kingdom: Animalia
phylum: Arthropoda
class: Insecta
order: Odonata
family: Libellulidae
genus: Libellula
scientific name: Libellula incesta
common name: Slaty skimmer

=-=-=-=-=

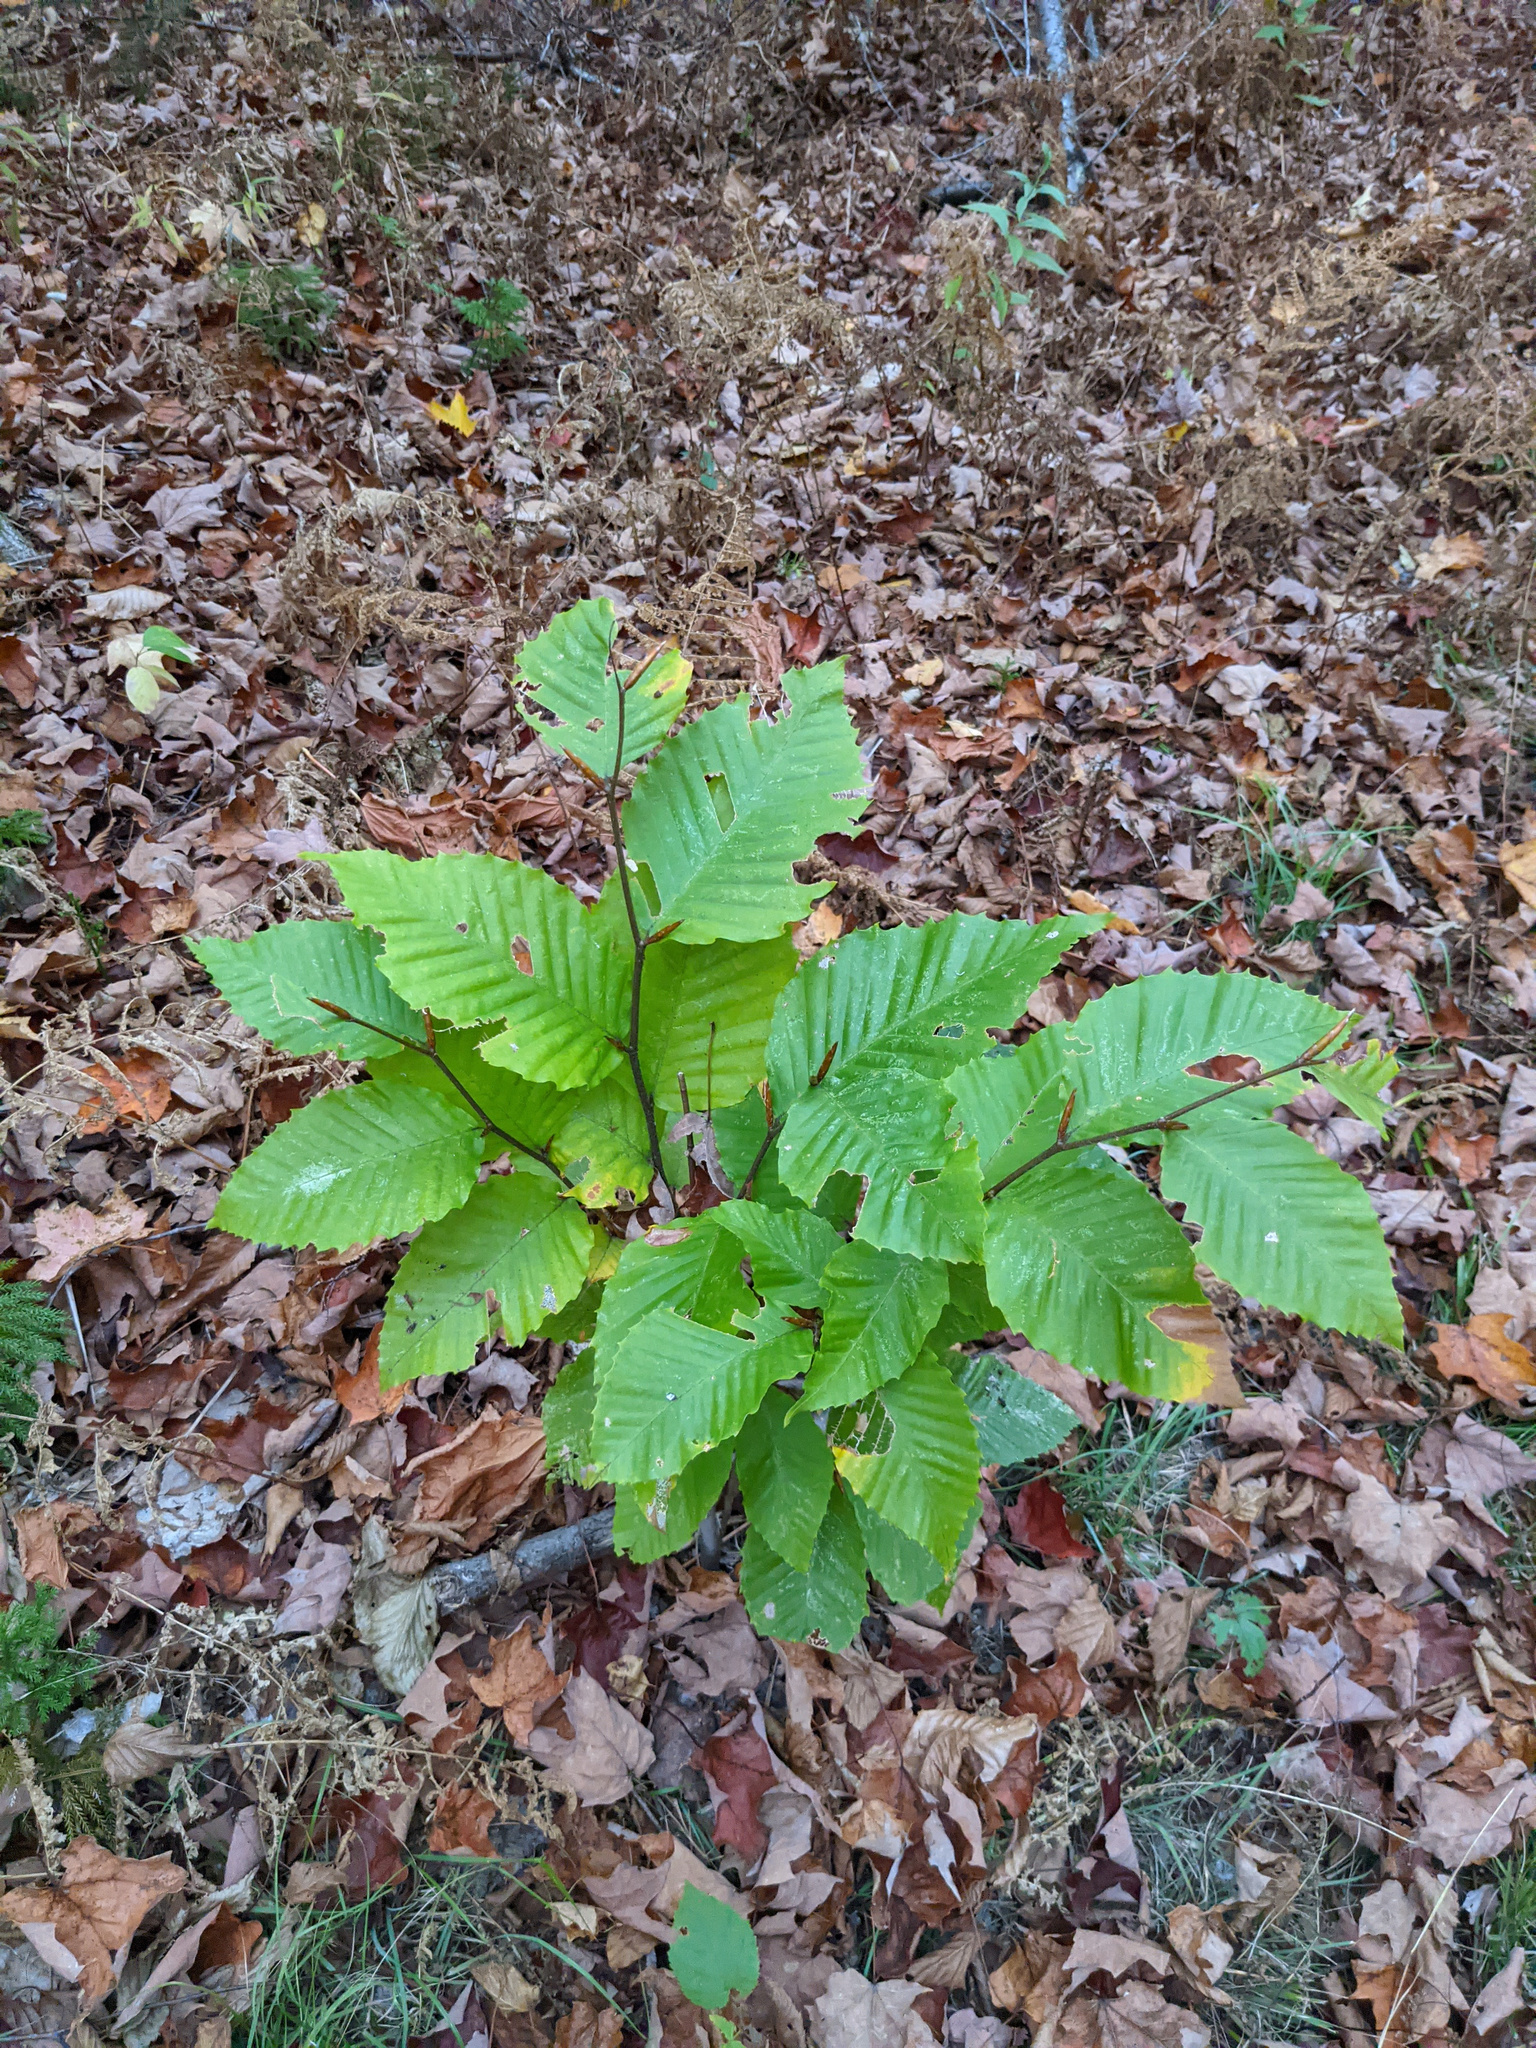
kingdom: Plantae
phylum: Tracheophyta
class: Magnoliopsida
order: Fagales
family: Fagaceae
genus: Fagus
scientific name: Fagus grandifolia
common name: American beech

=-=-=-=-=

Render the listing above as a Markdown table with columns headed Row and Entry, covering the line with "kingdom: Animalia" through the line with "scientific name: Libellula incesta". Number each line in Row and skip any blank lines.

* [Final result]
| Row | Entry |
|---|---|
| 1 | kingdom: Animalia |
| 2 | phylum: Arthropoda |
| 3 | class: Insecta |
| 4 | order: Odonata |
| 5 | family: Libellulidae |
| 6 | genus: Libellula |
| 7 | scientific name: Libellula incesta |